もう少し
何かがクルスタワータワーの壁に身体がめり込んだ。
「かはっ!!」
海斗だ。壁から身体を剥がし、地面まで落ちていく。
持っていたはずの大剣はどこかに弾かれたままで拾う暇がない。
「お前、人間のくせにしぶといな」
「褒め言葉として受け取っとくよ」
「褒めてねぇよ!」
空中から見下していたアインが海斗に向かって降下を開始した。海斗の指輪が双銃に変化し、一撃目を防いだ。
アインの鳩尾に右手の銃の銃口を突きつけた。
「アイスバレット」
銃が青い光を放つと同時に、青い弾丸がアインの身体に風穴を開けた。
「つっ!!ってぇなぁ!」
アインは一歩も足を引かず、海斗の首を掴み、身体を浮かせた。
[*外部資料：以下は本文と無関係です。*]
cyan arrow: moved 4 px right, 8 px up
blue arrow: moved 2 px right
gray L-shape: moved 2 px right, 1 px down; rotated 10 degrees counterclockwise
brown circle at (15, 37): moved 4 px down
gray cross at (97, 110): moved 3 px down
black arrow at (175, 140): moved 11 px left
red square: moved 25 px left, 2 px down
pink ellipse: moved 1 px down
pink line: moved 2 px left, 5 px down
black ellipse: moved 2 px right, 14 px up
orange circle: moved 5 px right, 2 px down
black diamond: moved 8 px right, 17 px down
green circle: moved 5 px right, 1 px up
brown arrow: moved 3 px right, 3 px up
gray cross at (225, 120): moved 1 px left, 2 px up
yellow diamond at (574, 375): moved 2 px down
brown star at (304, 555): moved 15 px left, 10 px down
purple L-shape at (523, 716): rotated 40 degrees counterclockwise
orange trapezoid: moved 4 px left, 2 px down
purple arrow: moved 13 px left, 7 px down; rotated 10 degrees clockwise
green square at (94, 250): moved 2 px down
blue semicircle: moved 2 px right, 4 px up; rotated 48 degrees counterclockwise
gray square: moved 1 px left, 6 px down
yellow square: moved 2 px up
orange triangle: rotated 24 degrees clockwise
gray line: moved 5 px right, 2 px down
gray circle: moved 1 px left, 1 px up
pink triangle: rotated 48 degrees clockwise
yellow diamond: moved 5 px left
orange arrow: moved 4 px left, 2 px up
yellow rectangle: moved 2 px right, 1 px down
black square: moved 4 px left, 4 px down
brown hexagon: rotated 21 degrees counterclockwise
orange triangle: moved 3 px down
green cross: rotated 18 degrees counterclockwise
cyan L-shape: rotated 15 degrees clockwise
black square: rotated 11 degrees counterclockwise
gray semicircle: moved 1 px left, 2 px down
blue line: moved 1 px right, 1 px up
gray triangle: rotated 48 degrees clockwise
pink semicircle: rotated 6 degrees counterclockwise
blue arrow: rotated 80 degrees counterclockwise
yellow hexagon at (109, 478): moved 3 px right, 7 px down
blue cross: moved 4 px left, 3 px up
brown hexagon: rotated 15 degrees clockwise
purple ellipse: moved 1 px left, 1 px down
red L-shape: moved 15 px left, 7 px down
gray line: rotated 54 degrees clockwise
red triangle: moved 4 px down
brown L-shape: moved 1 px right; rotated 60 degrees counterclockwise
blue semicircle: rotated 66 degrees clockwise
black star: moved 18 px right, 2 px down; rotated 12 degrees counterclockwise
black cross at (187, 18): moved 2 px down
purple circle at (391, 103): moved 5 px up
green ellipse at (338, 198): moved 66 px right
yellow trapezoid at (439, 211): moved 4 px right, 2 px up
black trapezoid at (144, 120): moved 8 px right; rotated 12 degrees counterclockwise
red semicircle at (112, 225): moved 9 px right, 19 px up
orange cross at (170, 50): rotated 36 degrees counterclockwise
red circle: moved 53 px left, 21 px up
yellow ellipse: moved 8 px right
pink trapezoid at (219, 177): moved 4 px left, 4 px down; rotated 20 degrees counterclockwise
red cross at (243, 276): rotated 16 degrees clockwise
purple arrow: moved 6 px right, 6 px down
海斗は苦しそうにあがくこともせず、銃口をアインの額に突きつけた。
「……アイシスキャノン」
さっきの青い弾丸とは違った。青いレーザーが銃口から発射され、アインの頭を打ち抜いた。
「えっ……」
淡い声が海斗の耳に届く。首を掴んでいたアインの腕から力が一瞬で抜かれ、海斗は開放された。
「ごほっ!!ごほっ!……ふぅ」
海斗も身体から力を抜き、深呼吸。見下すようにアインを上から眺める。
すでに息絶えていた。安心し、海斗はアインの胸に手を当てた。
「風砕」
アインの体内を衝撃波が駆け巡る。アインの身体がぼこぼこと体内から攻撃を受け、粉砕した。
「海斗!」
戦闘を終えた樹里が海斗を発見した。城に向かう最中に通りがかったのがわかる。
「樹里。無事だね。あ、頼みがあるんだ」
「海斗の頼みならどんなことでも!」
「じゃあ、ミーアを探して城に連れてって。先に言うと、城にいる人間は全員死んでる」
「えっ!?」
はきはきしていた樹里の身体が一瞬で止まった。海斗は樹里の肩に手を置いた。
「頼んだよ。この戦いはもう終わる」
そう言い残して海斗はクルスタワーの中に突入した。
「クルス王も死んだってこと……だよね?」
戦いが終わっても混乱はおさまるのか、樹里は気がかりだった。